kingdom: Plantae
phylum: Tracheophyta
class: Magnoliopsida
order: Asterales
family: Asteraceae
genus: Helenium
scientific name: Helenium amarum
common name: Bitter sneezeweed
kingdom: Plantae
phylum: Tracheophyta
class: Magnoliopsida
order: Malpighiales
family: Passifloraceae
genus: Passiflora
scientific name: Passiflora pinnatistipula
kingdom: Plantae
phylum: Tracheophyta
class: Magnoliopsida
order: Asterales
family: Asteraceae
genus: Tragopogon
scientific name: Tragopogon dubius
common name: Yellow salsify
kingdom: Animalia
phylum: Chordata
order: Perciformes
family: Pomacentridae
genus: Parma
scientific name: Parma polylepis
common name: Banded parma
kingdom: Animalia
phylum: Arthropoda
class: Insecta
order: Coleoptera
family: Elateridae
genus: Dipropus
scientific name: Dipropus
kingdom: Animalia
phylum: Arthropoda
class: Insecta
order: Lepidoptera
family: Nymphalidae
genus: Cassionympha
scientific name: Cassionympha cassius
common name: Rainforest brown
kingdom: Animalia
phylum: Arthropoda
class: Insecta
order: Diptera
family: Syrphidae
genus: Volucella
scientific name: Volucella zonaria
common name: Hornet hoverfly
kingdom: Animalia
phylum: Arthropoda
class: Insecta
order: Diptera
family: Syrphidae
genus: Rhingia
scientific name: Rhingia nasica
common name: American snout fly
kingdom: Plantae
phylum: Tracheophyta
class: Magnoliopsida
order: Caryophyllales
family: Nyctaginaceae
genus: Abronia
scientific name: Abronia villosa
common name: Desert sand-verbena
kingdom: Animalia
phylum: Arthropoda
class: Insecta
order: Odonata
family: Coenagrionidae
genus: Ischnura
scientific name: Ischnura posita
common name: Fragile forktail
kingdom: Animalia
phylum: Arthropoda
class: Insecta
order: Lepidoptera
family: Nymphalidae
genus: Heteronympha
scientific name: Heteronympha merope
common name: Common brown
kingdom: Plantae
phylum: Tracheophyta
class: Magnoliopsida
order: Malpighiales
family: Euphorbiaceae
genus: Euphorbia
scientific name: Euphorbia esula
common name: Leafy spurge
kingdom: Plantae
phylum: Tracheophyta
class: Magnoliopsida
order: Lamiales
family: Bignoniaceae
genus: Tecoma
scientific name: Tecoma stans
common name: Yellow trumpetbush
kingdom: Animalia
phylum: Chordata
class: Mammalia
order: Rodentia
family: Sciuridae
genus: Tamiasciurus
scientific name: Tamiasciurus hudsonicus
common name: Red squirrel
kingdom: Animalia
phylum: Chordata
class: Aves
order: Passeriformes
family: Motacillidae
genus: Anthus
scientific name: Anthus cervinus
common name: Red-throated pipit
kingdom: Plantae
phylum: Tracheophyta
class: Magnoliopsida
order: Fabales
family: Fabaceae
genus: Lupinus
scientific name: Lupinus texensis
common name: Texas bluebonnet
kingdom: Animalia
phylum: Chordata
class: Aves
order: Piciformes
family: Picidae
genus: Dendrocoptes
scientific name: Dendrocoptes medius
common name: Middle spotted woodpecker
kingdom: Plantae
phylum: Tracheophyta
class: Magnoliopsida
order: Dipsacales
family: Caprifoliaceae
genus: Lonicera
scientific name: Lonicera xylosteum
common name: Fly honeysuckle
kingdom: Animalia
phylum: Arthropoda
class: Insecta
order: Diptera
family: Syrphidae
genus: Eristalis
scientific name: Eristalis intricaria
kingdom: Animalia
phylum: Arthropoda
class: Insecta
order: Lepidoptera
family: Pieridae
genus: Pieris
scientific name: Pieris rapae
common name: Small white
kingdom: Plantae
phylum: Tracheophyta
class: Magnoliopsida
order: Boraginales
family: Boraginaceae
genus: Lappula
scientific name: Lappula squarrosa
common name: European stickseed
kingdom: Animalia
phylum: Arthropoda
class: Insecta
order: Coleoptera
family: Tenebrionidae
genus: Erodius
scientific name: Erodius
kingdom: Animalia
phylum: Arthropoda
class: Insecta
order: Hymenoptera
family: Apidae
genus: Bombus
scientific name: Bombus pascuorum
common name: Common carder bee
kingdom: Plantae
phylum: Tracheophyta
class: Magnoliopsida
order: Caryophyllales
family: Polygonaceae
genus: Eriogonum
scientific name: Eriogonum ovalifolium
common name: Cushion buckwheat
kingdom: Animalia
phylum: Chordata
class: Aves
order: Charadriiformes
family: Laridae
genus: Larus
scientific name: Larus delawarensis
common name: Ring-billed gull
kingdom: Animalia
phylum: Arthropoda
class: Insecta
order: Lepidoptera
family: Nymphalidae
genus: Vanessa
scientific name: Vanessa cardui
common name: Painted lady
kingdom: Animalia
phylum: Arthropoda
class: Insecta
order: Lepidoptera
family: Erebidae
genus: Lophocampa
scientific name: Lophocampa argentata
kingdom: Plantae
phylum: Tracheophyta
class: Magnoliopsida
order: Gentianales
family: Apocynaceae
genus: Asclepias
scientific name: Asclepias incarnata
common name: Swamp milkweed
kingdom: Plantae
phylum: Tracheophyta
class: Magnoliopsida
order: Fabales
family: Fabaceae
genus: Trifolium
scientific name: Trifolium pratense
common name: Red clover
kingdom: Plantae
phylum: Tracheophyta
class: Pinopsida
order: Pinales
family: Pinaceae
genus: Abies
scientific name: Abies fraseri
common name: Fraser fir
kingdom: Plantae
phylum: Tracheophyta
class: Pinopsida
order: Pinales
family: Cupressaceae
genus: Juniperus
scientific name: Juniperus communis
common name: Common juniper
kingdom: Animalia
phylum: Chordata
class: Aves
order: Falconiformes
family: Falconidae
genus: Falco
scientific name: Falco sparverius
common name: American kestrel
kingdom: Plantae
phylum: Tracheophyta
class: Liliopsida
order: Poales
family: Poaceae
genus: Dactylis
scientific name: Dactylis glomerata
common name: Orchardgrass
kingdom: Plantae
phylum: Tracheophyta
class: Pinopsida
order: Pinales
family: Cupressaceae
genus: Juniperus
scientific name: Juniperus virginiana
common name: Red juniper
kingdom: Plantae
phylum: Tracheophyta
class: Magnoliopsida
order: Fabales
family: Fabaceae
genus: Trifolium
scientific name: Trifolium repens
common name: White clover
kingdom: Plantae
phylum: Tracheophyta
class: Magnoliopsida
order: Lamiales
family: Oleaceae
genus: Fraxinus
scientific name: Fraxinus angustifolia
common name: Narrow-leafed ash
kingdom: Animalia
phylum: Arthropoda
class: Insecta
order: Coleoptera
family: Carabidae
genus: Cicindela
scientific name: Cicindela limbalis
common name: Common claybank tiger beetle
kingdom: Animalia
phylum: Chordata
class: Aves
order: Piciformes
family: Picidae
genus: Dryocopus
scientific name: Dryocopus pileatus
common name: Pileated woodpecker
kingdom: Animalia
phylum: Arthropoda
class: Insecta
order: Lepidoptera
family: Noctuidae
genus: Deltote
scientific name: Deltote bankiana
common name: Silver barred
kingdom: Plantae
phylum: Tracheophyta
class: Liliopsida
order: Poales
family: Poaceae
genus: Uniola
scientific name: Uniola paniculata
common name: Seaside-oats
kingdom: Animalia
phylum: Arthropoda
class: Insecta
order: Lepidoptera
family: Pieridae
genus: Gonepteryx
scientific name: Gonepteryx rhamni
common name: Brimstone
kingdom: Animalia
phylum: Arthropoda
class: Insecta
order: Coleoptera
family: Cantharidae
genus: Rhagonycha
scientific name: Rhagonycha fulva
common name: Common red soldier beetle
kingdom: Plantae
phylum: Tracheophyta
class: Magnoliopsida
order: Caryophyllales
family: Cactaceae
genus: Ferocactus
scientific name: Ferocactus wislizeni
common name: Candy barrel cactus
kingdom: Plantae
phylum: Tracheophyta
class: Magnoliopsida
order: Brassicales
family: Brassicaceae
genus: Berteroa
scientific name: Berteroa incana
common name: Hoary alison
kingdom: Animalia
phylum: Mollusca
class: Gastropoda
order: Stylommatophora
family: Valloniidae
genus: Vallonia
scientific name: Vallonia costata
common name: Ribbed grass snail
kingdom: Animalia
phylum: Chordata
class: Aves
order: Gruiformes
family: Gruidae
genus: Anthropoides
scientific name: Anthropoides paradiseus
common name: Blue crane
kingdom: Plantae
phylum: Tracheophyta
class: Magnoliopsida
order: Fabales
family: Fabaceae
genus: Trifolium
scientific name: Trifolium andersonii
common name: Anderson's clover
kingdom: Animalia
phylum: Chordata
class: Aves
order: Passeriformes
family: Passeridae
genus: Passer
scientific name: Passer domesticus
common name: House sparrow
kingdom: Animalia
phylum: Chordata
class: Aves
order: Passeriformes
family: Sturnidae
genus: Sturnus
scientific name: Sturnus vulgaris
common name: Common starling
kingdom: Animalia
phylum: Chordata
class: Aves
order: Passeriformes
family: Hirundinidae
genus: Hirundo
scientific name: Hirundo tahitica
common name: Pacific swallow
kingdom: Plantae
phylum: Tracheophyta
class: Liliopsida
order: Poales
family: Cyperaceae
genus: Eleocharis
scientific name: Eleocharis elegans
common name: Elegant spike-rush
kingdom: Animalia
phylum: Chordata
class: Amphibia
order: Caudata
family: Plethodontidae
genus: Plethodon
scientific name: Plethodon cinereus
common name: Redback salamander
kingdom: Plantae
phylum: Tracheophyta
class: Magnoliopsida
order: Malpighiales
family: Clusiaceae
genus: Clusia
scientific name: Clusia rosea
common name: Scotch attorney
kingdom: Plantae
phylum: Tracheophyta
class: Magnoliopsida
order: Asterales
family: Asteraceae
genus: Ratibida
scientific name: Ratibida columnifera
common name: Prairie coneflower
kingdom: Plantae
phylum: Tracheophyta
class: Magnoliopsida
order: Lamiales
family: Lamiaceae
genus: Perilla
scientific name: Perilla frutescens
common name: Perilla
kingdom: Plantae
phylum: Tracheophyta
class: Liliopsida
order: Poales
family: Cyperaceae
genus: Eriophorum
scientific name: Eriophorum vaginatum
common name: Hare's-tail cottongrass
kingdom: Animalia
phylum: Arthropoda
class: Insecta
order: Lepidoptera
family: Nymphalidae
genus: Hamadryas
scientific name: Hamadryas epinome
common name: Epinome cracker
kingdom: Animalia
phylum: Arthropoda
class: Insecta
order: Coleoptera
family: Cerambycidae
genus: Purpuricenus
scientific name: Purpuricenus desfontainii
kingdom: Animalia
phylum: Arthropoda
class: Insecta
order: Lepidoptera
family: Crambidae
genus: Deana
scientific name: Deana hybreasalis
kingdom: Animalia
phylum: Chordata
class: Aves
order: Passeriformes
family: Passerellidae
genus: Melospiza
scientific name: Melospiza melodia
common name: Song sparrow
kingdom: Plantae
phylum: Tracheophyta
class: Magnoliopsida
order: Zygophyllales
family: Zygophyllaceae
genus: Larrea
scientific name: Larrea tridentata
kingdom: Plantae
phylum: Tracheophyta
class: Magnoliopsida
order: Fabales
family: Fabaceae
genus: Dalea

——

Copy the records above word for word, starting with the line that contains "scientific name: Plethodon cinereus" and going on through the final line of the records.

- [EXERCISE ANSWER]:
scientific name: Plethodon cinereus
common name: Redback salamander
kingdom: Plantae
phylum: Tracheophyta
class: Magnoliopsida
order: Malpighiales
family: Clusiaceae
genus: Clusia
scientific name: Clusia rosea
common name: Scotch attorney
kingdom: Plantae
phylum: Tracheophyta
class: Magnoliopsida
order: Asterales
family: Asteraceae
genus: Ratibida
scientific name: Ratibida columnifera
common name: Prairie coneflower
kingdom: Plantae
phylum: Tracheophyta
class: Magnoliopsida
order: Lamiales
family: Lamiaceae
genus: Perilla
scientific name: Perilla frutescens
common name: Perilla
kingdom: Plantae
phylum: Tracheophyta
class: Liliopsida
order: Poales
family: Cyperaceae
genus: Eriophorum
scientific name: Eriophorum vaginatum
common name: Hare's-tail cottongrass
kingdom: Animalia
phylum: Arthropoda
class: Insecta
order: Lepidoptera
family: Nymphalidae
genus: Hamadryas
scientific name: Hamadryas epinome
common name: Epinome cracker
kingdom: Animalia
phylum: Arthropoda
class: Insecta
order: Coleoptera
family: Cerambycidae
genus: Purpuricenus
scientific name: Purpuricenus desfontainii
kingdom: Animalia
phylum: Arthropoda
class: Insecta
order: Lepidoptera
family: Crambidae
genus: Deana
scientific name: Deana hybreasalis
kingdom: Animalia
phylum: Chordata
class: Aves
order: Passeriformes
family: Passerellidae
genus: Melospiza
scientific name: Melospiza melodia
common name: Song sparrow
kingdom: Plantae
phylum: Tracheophyta
class: Magnoliopsida
order: Zygophyllales
family: Zygophyllaceae
genus: Larrea
scientific name: Larrea tridentata
kingdom: Plantae
phylum: Tracheophyta
class: Magnoliopsida
order: Fabales
family: Fabaceae
genus: Dalea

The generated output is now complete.